▶ [PROBLEM DETAILS] Lines from the start of the data through the line containing "due consideration of" must be given again exactly. Leave the others out.

▶ [DATASET RECORDS]
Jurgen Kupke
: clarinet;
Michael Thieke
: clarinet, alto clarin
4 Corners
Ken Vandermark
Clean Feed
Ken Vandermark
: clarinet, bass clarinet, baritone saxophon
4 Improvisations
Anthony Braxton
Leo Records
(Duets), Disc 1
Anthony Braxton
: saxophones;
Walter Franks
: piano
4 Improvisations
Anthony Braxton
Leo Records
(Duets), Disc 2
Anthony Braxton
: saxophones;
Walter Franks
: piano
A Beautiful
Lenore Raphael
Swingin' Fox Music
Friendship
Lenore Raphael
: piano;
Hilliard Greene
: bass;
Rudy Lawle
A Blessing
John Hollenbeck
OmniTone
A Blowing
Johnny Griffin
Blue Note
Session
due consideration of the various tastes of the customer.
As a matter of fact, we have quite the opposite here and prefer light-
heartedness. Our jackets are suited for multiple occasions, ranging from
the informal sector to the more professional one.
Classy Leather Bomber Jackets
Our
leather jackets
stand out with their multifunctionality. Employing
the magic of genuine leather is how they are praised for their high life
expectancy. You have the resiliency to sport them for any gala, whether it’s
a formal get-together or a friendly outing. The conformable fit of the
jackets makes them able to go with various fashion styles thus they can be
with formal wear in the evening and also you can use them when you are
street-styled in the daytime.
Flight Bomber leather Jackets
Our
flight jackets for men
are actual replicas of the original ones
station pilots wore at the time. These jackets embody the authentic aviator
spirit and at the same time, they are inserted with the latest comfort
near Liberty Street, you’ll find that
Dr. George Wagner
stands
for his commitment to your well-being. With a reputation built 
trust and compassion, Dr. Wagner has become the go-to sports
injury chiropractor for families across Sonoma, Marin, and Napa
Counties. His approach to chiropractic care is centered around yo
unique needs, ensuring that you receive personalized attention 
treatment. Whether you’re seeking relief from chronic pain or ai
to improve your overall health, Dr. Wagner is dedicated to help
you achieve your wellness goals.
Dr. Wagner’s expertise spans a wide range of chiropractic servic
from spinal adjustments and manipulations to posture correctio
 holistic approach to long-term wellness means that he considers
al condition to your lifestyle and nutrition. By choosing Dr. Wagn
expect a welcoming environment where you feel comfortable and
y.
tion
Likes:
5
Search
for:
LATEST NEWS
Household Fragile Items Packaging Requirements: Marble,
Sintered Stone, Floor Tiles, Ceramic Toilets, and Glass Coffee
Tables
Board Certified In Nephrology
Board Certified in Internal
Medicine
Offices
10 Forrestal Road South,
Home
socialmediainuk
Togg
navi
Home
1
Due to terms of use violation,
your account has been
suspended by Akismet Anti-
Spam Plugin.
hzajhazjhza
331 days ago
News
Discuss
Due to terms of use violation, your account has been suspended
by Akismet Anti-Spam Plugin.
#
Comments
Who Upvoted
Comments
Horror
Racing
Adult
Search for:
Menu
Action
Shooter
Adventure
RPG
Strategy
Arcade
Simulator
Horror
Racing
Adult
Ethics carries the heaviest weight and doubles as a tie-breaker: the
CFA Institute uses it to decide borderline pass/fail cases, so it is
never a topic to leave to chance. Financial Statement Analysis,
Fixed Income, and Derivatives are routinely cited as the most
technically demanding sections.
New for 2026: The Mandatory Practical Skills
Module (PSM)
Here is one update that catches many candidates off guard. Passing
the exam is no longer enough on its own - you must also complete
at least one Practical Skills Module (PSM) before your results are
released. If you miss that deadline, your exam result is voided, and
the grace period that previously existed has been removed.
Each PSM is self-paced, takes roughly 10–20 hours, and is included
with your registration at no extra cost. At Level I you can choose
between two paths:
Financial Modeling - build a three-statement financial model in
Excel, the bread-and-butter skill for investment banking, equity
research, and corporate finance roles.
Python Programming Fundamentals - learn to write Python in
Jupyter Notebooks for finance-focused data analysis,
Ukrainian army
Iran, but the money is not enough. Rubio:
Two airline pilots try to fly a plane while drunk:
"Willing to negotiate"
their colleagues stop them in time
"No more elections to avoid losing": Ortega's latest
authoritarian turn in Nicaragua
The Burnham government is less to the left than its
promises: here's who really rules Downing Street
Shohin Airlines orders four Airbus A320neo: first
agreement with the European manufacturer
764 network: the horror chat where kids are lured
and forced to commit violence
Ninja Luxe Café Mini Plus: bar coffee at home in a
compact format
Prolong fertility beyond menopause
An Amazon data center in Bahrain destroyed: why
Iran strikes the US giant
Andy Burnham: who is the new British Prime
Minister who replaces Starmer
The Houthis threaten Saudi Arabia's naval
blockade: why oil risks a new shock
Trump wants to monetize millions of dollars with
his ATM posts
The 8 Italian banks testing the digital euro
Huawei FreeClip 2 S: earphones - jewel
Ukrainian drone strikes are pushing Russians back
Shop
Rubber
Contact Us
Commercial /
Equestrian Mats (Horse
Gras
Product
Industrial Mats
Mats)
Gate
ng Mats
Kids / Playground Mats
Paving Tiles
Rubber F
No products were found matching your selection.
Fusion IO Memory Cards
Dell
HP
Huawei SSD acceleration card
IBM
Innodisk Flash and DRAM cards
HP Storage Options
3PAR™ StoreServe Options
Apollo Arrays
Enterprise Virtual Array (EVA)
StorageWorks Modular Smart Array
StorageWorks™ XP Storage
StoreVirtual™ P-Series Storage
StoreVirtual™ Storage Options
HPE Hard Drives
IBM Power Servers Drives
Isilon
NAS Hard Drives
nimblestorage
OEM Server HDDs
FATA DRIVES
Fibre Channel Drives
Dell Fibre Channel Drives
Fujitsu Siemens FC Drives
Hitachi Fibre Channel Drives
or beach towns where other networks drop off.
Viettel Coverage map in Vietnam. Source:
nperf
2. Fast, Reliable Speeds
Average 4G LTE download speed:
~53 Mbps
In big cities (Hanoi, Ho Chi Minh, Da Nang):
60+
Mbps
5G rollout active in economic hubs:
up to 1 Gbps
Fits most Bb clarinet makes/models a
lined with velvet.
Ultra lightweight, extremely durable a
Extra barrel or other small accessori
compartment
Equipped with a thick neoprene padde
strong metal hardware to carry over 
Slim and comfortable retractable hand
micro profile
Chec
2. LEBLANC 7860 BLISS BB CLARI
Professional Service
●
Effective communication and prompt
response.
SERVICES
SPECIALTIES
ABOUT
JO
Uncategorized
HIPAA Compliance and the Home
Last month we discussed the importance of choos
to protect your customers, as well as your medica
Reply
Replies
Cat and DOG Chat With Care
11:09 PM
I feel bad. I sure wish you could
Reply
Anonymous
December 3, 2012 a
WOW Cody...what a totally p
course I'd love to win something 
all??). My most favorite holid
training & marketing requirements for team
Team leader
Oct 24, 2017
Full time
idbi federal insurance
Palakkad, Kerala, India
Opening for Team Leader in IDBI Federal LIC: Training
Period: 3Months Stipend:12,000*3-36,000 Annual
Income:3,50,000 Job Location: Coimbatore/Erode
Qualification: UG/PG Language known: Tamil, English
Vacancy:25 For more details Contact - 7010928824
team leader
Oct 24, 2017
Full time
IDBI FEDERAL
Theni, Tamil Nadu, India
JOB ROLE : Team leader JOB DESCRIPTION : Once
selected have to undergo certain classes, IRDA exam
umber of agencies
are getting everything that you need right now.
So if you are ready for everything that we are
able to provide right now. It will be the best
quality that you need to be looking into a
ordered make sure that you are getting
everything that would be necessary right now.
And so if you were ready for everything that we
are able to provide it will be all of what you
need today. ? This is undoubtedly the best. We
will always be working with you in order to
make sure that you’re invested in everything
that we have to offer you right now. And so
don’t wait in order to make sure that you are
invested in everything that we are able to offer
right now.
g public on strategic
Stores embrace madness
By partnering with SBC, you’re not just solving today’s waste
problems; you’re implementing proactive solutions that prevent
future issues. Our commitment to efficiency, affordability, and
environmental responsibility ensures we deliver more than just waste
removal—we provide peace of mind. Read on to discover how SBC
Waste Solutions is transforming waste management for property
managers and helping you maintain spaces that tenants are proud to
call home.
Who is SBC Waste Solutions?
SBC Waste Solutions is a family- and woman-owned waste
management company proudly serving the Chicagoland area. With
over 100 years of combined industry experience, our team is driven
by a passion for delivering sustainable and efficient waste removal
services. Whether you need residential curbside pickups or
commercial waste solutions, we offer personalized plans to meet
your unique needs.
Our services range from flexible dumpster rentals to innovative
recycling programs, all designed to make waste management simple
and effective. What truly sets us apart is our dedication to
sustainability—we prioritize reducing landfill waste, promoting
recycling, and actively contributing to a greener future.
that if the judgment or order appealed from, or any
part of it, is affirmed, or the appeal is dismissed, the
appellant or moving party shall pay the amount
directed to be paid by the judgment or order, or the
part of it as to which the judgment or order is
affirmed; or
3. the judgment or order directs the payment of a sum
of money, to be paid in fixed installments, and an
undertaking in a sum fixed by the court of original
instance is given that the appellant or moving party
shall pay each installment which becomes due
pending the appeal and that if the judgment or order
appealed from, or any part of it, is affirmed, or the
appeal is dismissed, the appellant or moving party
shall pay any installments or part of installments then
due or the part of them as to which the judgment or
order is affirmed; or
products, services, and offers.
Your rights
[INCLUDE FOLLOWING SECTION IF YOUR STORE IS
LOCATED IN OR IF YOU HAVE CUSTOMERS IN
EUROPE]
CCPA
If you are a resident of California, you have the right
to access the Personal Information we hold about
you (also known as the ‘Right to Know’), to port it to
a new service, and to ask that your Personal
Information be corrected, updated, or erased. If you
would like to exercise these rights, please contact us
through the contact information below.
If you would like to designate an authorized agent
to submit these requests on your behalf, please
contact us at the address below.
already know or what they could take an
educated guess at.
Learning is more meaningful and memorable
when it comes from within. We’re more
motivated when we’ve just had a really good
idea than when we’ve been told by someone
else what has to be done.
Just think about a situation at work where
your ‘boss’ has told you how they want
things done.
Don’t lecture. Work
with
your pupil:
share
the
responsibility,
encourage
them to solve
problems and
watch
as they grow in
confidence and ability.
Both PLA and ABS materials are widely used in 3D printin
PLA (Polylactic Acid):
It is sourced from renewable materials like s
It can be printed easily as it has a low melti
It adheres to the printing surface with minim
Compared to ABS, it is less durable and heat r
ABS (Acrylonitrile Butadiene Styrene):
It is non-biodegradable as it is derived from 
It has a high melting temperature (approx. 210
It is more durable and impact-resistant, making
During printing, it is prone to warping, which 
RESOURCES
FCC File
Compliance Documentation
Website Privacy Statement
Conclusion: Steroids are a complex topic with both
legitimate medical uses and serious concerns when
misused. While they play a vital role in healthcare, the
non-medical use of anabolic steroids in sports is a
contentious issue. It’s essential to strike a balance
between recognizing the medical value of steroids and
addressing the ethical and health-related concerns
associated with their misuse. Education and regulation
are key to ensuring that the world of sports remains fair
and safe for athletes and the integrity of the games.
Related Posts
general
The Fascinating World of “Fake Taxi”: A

▶ [EXERCISE RESULT]
Jurgen Kupke
: clarinet;
Michael Thieke
: clarinet, alto clarin
4 Corners
Ken Vandermark
Clean Feed
Ken Vandermark
: clarinet, bass clarinet, baritone saxophon
4 Improvisations
Anthony Braxton
Leo Records
(Duets), Disc 1
Anthony Braxton
: saxophones;
Walter Franks
: piano
4 Improvisations
Anthony Braxton
Leo Records
(Duets), Disc 2
Anthony Braxton
: saxophones;
Walter Franks
: piano
A Beautiful
Lenore Raphael
Swingin' Fox Music
Friendship
Lenore Raphael
: piano;
Hilliard Greene
: bass;
Rudy Lawle
A Blessing
John Hollenbeck
OmniTone
A Blowing
Johnny Griffin
Blue Note
Session
due consideration of the various tastes of the customer.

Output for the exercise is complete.